Nur wenige Kilometer von Zürs entfernt, in St. Anton, gibt es bereits seit der WM 2001 eine Flutlichtpiste. Auf diesem Hang könnten nach wie vor Rennen stattfinden, lautet die Auskunft aus St. Anton. Das Problem? St. Anton liegt nicht in Vorarlberg, sondern in Tirol. Derselbe Skiclub zwar, aber doch eine andere Welt. In Tirol (Kitzbühel!) finden regelmäßig Weltcuprennen statt, in Vorarlberg hingegen gastierte der Weltcup zum letzten Mal vor 26 Jahren. Dazu sagt Schröcksnadel: "Jeder Landesverband hat das Recht auf ein Weltcuprennen." Der ÖSV sei wie das Fußballteam, er trete in dem Stadion an, das man ihm zur Verfügung stelle.

Behaupteter Werbewert

Dem Vorwurf, dass aus dem Zürser Fördersumpf allein der ÖSV schneeweiß, nämlich als großer Gewinner, hervorgehe, tritt der 79-jährige Tiroler, der 2021 als ÖSV-Präsident abdanken will, entgegen. "Solche Rennen sind eine Werbung. Was man da investiert, kommt hundertfach zurück."
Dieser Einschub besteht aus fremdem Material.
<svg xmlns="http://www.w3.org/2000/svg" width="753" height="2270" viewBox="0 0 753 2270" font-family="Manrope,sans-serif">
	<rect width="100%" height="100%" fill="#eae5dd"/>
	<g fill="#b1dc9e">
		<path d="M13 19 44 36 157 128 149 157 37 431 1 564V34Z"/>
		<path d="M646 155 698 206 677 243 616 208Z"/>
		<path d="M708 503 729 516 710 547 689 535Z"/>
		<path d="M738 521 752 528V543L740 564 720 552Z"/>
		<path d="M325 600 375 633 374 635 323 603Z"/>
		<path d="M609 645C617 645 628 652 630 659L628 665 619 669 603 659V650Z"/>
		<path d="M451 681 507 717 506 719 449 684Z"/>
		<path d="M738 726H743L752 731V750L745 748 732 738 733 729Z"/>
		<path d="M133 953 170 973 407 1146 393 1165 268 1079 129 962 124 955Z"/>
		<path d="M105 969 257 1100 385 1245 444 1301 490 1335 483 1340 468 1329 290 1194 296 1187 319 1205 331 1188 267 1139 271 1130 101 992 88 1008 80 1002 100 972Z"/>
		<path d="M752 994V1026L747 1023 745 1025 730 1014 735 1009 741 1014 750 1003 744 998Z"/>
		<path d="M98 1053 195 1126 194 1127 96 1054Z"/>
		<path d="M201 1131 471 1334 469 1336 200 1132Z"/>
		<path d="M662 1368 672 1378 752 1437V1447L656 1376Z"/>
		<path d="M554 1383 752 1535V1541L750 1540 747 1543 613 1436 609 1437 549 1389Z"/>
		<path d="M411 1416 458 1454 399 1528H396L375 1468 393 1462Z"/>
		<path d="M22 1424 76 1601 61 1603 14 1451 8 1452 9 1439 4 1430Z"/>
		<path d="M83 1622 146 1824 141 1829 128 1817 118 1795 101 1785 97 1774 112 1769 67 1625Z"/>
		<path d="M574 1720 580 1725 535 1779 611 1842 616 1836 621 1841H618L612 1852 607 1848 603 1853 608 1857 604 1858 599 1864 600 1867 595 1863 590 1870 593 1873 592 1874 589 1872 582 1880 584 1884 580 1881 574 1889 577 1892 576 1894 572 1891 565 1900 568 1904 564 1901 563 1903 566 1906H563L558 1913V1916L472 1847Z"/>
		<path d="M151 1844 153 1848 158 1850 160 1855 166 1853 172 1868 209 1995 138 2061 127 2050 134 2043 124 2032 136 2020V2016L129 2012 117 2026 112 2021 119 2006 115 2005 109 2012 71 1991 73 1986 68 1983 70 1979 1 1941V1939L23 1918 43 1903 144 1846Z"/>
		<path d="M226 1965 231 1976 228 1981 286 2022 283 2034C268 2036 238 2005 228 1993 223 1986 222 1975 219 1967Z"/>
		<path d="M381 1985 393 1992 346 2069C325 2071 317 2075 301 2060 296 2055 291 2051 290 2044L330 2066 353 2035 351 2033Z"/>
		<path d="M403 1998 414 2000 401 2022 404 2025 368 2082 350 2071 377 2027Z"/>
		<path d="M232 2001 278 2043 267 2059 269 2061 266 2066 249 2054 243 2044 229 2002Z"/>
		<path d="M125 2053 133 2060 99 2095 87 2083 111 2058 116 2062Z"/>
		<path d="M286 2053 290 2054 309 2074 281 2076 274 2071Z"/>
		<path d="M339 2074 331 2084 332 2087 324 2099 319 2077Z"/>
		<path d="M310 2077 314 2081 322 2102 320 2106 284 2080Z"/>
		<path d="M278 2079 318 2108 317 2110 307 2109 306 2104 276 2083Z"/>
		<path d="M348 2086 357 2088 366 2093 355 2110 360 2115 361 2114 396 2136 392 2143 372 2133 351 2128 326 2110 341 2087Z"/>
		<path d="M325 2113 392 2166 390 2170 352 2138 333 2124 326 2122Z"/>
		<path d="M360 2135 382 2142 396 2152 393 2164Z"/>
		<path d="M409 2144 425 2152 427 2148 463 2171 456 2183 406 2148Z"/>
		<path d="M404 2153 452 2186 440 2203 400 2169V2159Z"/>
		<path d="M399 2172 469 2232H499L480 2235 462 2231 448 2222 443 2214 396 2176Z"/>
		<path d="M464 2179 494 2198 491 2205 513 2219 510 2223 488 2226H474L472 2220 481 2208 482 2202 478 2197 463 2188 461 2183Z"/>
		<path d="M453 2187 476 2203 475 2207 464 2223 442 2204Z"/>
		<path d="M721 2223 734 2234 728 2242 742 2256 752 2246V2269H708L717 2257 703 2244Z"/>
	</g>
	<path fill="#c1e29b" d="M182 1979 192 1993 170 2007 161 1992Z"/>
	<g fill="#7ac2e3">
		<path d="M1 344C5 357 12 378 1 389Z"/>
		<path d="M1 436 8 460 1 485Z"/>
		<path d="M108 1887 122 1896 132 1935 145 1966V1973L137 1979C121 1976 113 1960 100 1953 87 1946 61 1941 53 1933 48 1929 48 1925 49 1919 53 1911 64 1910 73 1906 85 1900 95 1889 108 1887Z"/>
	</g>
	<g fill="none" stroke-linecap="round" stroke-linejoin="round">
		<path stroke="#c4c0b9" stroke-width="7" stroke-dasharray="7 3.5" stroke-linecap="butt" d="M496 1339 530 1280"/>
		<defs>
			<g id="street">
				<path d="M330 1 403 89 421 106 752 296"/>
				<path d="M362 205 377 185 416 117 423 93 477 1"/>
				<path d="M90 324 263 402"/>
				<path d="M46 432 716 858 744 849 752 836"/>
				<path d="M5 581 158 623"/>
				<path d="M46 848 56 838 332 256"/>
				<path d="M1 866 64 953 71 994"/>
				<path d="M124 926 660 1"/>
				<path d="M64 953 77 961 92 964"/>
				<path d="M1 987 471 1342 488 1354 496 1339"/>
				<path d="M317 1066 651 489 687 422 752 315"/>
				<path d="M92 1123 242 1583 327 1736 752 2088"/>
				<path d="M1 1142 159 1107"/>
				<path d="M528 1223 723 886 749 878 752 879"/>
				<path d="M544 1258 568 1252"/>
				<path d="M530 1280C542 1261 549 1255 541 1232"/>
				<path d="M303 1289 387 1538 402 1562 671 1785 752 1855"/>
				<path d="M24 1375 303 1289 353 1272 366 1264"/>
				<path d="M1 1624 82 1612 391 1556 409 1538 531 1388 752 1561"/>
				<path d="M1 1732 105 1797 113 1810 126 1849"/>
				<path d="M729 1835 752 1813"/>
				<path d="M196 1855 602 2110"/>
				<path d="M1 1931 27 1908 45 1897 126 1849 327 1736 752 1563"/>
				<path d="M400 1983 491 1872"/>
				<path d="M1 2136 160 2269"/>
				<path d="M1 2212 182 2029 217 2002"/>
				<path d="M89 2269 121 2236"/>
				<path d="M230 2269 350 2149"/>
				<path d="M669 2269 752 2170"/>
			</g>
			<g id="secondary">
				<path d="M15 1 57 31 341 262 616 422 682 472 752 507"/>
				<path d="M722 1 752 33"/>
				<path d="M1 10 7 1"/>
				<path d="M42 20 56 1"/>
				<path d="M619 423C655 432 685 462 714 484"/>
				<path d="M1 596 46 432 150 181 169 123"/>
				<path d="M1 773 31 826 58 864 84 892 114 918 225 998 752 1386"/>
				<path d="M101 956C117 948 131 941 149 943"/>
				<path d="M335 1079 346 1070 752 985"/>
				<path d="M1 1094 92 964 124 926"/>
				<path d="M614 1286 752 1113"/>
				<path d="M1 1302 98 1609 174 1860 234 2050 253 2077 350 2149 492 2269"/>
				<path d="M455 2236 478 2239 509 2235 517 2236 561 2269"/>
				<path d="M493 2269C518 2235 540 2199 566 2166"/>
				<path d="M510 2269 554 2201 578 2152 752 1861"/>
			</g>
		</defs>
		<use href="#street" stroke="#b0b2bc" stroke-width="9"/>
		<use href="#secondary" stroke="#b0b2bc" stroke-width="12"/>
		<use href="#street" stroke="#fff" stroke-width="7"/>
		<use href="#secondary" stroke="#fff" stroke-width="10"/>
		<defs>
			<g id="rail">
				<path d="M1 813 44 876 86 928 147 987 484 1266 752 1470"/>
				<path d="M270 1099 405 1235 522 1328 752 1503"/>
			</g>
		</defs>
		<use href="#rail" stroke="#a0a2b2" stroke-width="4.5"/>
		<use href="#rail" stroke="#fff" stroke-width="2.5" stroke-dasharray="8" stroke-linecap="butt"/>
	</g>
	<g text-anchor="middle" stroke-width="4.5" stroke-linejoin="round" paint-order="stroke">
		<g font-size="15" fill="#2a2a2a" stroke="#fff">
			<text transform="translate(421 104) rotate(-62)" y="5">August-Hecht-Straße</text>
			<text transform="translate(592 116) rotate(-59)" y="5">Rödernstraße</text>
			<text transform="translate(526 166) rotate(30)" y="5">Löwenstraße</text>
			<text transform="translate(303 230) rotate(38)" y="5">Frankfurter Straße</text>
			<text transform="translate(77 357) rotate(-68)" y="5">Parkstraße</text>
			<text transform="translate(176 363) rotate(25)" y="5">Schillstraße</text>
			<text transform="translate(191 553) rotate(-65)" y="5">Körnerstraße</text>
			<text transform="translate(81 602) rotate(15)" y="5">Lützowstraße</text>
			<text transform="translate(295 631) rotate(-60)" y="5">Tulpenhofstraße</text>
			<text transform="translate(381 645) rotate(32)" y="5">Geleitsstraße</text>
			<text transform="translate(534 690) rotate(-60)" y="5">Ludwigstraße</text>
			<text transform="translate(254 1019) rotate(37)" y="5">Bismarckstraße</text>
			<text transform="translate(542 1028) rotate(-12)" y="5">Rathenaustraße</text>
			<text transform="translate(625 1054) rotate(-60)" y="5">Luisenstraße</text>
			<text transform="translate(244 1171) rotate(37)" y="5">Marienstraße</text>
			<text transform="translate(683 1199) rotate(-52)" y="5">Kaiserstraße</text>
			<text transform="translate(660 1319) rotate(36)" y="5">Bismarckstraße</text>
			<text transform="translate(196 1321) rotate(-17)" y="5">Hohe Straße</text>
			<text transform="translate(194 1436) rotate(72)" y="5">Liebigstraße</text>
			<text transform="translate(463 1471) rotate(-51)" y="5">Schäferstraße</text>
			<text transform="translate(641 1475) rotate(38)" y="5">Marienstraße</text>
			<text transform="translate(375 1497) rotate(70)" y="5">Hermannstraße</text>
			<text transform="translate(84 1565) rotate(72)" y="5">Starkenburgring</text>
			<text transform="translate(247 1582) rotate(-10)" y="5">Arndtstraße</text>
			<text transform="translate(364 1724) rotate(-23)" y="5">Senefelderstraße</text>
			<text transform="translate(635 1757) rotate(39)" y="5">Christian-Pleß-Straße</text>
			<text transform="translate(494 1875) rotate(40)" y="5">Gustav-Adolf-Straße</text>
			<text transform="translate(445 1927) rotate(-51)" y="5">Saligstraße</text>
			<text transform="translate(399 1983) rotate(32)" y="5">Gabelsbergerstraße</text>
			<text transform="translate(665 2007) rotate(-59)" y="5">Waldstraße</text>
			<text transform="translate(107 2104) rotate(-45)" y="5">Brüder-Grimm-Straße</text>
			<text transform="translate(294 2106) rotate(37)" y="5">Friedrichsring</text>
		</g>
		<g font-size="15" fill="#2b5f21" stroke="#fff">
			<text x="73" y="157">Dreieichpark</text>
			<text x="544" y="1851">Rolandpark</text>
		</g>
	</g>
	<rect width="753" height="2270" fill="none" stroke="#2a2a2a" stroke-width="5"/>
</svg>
Die Wissenschaft bezweifelt den behaupteten Werbeeffekt durch Sportevents. Oliver Fritz, Ökonom des Instituts für Wirtschaftsforschung (Wifo), erklärt: "In der empirischen Literatur findet sich kein Beleg dafür. Der Tourismus überschätzt den Werbewert solcher Veranstaltungen." Schon bei der WM in Schladming hatte der ÖSV die Werbung für den Ort betont. Doch die in Auftrag gegebenen Studien, die das im Nachhinein belegen sollten, sind laut Fritz "methodischer Schrott". In Zeiten des Klimabewusstseins würden Bilder wie jene vom weißen Band in der braunen Wiese in Zürs vielmehr gegenteilige Effekte zeitigen, glaubt der Ökonom. "Das kann nach hinten losgehen."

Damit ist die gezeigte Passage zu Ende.